• _TASK SET_
a – Decide whether each statement agrees with the MetaBAT2 setup text below: (i) the conda environment is named metabat2_env, (ii) the manual install adds the MetaBAT2 /bin path to ~/.profile, and (iii) the ‘jgi_summarize_bam_contig_depths’ command extracts read depth information from all .sorted.bam files. Answer yes or no for each, quoting the deciding words of the text.
b – From the MetaBAT2 setup text below, reproduce verbatim the passage between "Extract the archive." and "to you path.", inclusive.

Set up the necessary tools for your conda. The order of thes lines matters.

conda config --add channels defaults
conda config --add channels bioconda
conda config --add channels conda-forge

Create a new environment.

conda create -n metabat2_env metabat2

Activate the environment.

conda activate metabat2_env

Test the installation.

metabat2 --version
jgi_summarize_bam_contig_depths --help

8.3 Manual install of MetaBAT2

Download the MetaBAT2 binaries.

wget https://bitbucket.org/berkeleylab/metabat/get/v2.15.tar.gz

Extract the archive.

tar -xvzf v2.15.tar.gz

Now to make the MetaBAT2 binary accessible in any directory, you need to know the full path to the /bin directory from the MetaBAT2 download and add it to you path.

echo 'export PATH="/full/path/to/metabat2/bin:$PATH"' >> ~/.bashrc
source ~/.bashrc

Now it should be executable from any directory.

8.4 Assessing coverage

The ‘jgi_summarize_bam_contig_depths’ command will extract the read depth information from all .sorted.bam files. If you took a single assembly approach, then this will have to be repeated for each samples reads and correcsponding .sorted.bam assembly file.

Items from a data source
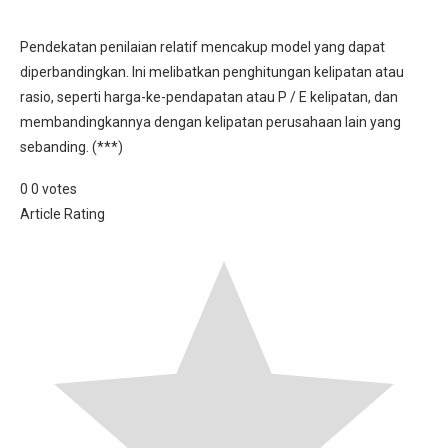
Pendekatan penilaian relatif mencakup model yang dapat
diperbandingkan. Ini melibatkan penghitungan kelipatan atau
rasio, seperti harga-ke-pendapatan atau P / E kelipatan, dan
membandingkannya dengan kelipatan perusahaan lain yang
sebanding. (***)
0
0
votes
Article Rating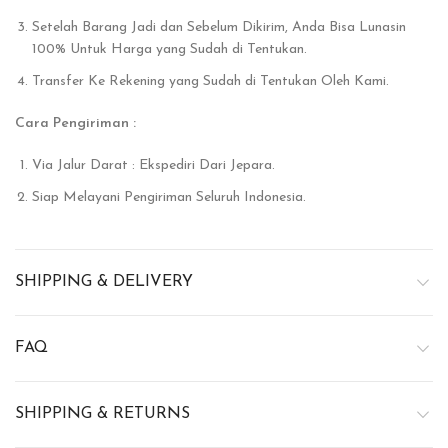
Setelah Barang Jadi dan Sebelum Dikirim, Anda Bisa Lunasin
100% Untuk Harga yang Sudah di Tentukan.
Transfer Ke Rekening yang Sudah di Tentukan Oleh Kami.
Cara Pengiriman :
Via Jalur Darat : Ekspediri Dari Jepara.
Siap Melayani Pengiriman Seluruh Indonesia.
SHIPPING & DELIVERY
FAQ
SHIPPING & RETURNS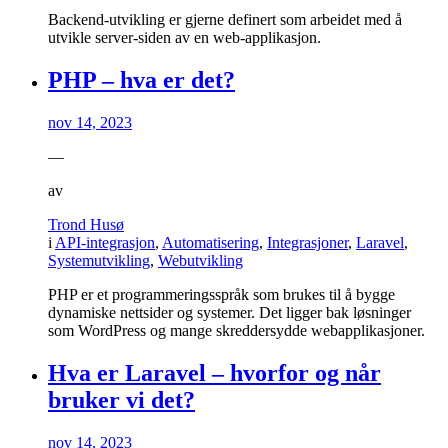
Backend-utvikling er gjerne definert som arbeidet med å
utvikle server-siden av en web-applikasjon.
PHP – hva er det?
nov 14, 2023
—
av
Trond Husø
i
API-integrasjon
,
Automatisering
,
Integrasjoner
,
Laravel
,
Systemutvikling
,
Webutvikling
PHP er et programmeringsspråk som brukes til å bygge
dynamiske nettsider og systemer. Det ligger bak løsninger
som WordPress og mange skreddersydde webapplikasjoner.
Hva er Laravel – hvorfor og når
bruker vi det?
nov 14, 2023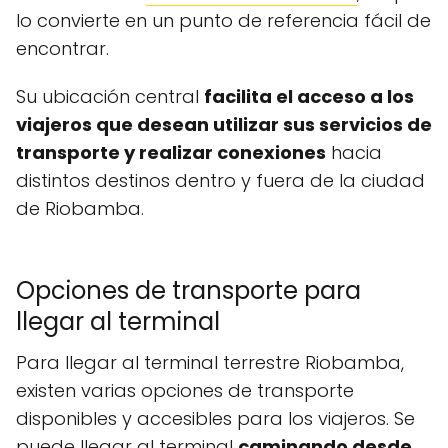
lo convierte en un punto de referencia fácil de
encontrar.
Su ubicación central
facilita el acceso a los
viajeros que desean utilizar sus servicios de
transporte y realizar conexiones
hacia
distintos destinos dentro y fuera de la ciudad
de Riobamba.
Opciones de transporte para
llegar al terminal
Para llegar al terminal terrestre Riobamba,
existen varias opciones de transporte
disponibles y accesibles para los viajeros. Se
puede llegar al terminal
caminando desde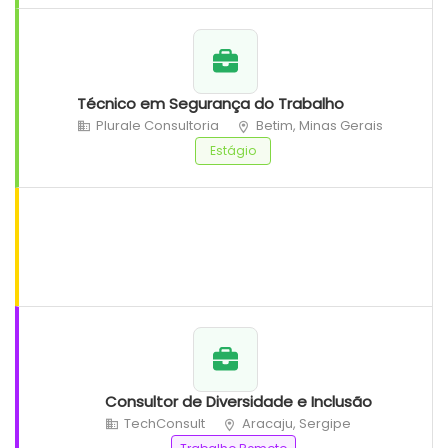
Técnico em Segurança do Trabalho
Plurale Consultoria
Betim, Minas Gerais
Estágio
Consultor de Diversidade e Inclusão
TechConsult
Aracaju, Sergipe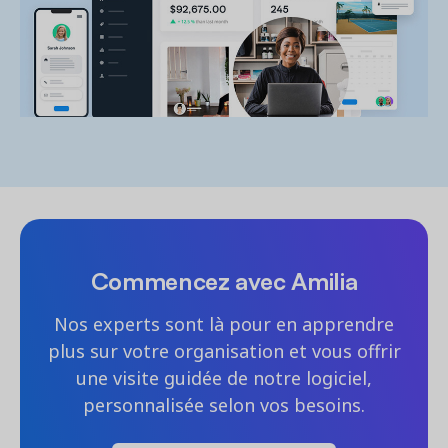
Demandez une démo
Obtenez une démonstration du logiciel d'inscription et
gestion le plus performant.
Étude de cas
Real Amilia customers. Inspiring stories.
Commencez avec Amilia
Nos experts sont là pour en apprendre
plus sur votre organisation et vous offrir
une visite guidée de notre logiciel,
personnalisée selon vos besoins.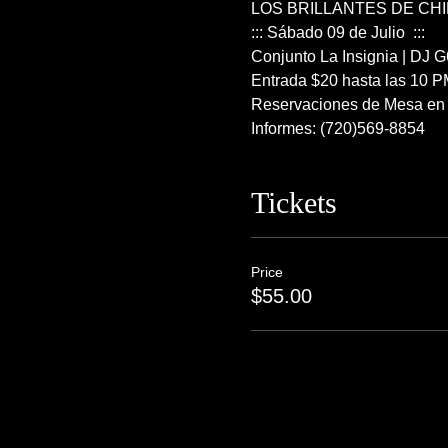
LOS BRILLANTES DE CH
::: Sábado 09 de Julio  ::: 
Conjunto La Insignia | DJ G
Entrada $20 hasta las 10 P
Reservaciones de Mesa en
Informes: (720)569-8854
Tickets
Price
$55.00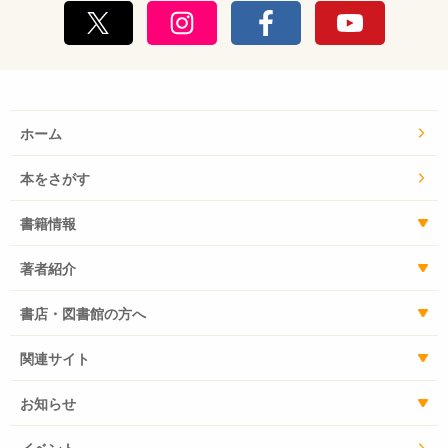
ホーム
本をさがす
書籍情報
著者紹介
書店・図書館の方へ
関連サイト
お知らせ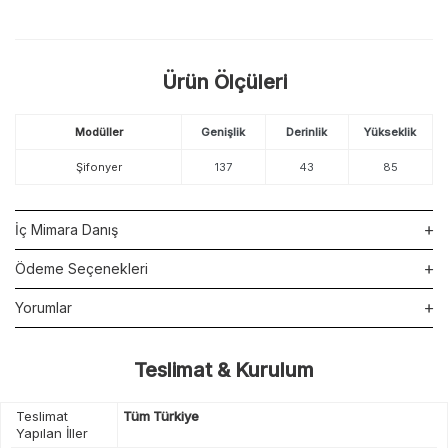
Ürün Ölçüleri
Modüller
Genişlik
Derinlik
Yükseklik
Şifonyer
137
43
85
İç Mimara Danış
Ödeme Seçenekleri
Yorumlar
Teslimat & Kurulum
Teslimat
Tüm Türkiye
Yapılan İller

* * *

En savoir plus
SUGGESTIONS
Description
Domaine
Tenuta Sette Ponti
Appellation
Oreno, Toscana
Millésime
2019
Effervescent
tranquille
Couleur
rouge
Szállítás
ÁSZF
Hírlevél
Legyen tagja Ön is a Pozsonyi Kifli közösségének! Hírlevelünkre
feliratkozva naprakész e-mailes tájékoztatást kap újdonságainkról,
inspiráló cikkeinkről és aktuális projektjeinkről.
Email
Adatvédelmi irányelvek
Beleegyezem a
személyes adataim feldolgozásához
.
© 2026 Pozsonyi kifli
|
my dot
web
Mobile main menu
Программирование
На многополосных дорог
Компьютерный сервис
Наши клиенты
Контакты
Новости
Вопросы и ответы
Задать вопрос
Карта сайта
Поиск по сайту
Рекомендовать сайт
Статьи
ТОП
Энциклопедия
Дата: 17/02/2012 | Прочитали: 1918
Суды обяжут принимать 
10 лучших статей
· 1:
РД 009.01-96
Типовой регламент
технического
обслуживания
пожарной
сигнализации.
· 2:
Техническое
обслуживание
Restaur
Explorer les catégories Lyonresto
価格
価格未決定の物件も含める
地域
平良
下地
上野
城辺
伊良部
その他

==

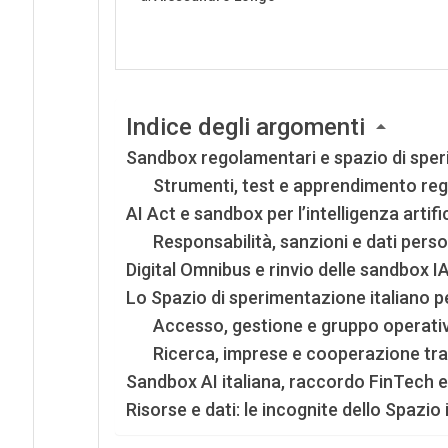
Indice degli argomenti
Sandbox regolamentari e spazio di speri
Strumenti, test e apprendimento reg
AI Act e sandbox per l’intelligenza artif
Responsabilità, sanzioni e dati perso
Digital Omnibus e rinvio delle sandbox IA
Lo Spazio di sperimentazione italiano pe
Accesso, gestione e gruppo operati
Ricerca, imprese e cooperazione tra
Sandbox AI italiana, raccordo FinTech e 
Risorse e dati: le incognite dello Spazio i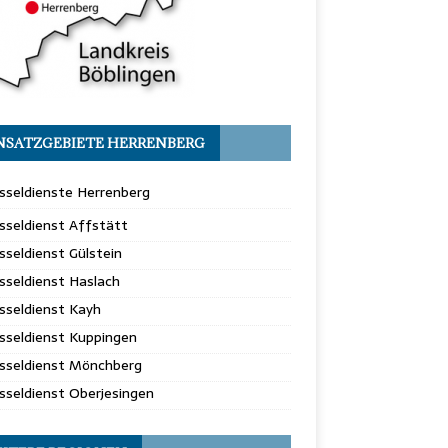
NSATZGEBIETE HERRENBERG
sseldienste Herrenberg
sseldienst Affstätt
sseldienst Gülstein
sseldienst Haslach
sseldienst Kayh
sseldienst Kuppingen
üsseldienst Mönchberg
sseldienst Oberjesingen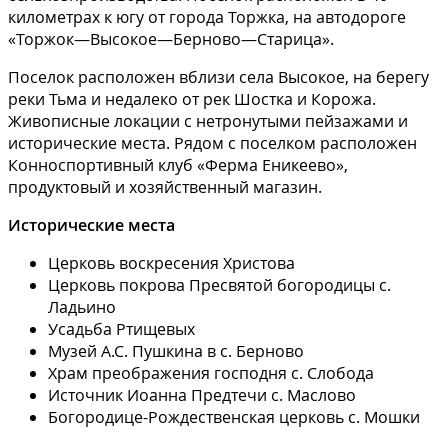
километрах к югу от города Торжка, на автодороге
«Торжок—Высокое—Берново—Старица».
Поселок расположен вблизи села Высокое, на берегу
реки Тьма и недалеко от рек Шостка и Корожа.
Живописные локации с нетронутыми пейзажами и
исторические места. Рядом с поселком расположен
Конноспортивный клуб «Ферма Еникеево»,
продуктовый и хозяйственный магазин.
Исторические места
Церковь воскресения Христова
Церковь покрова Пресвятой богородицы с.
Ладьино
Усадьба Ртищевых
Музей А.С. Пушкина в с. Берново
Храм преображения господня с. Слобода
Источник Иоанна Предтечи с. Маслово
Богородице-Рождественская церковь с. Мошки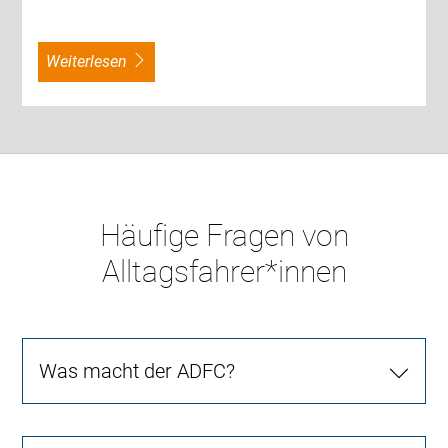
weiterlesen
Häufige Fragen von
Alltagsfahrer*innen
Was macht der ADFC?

• _SOLVED TASKS_
a –
(i) Yes: "conda create -n metabat2_env metabat2"
(ii) No: "echo 'export PATH="/full/path/to/metabat2/bin:$PATH"' >> ~/.bashrc"
(iii) Yes: "The ‘jgi_summarize_bam_contig_depths’ command will extract the read depth information from all .sorted.bam files."

b –
Extract the archive.

tar -xvzf v2.15.tar.gz

Now to make the MetaBAT2 binary accessible in any directory, you need to know the full path to the /bin directory from the MetaBAT2 download and add it to you path.